Teen CIA Email Hackers Return Breaching U.S. Arrest Record Database

The group of teenage hackers, who previously broke into the personal email of the CIA director John Brennan and published a trove of sensitive information has broken into an even higher target database, holding the personal records of millions.

The hacking group who dubbed themselves, Crackas with Attitude (CWA), claim to have gained access to a law enforcement portal that withholds:

  • Arrest Records
  • Tools for sharing information about terror-threats and active shooting incidents

The portal in question is reportedly known as the Joint Automated Booking System (JABS), which is only available to those who work with the Federal Bureau of Investigation (FBI) or some form of law enforcement.

“Just to clear this up,” CWA tweeted speaking hacking the JABS portal. “CWA did, indeed, have access to everybody in USA’s private information, now imagine if we was Russia or China.”

After hackers breached the U.S. arrest records database, the group also claimed to gain access to some form of a real-time chat system for the FBI to securely communicate with other law enforcement agencies around the nation.

Just two days ago, the hackers published a portion of the database to Pastebin, allegedly releasing the first and last names, titles, email addresses and phone numbers of some 3,500 law enforcement and military personnel.

CWA hackers have gained access to a suite of high-profile law enforcement tools that contain a trove of sensitive information, and Wired confirmed that a screenshot of the JABS system sent to the author was in fact legitimate.

Hackers Breach JABS Database

Hackers claimed they were able to find a vulnerability in JABS that allowed them access into the law enforcement portal, turning up a suite of law enforcement tools. Hackers did not care to disclose specifics on how they were able to breach the portal.

More importantly, the JABS system contains extremely sensitive information, allowing anyone with access to view arrests, even if they are under court seal and may not be made public for the coming months or years.
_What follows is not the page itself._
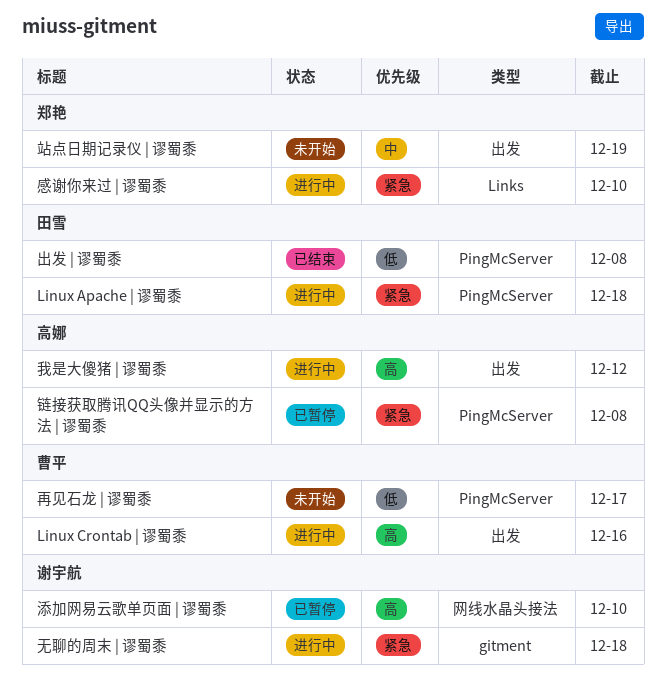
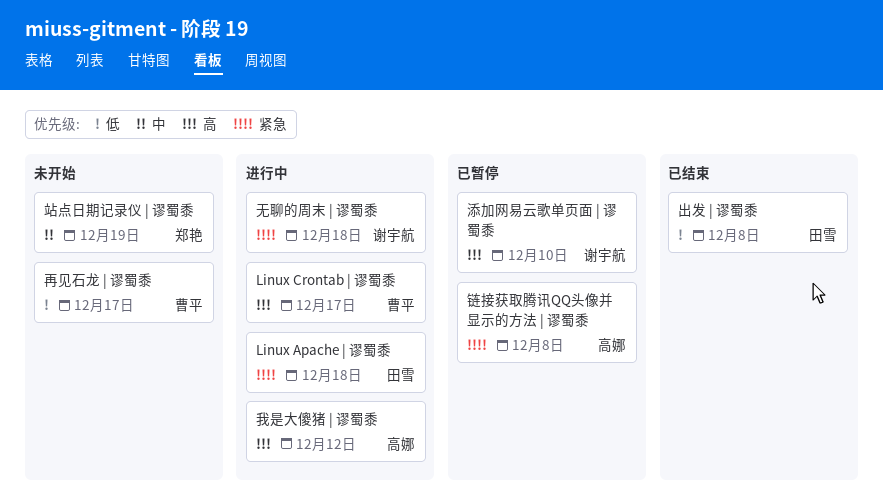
Linux Crontab | 谬蜀黍, due: Dec 16 -> Dec 17
感谢你来过 | 谬蜀黍: present -> none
Knowledge of such arrests could tip off gang members, terrorists and possibly tip off others to avoid capture.

Sealed arrests are quite common when working with online investigations when law enforcement officials quietly arrest an individual, where they can then turn them into a snitch and participate in unmasking others.

The hackers made their intention clear, stating they aren’t conducting hacks for the fame or laughs, but instead an opposing reason.

“[I] just want people to u8nderstnad im NOT and NEVER will be here for fame, im here for my message and thats it,” he said speaking with Wired. “[I] just want people to know im doing this for palestine.”

Hackers said they have no plan to release any of the information any time soon.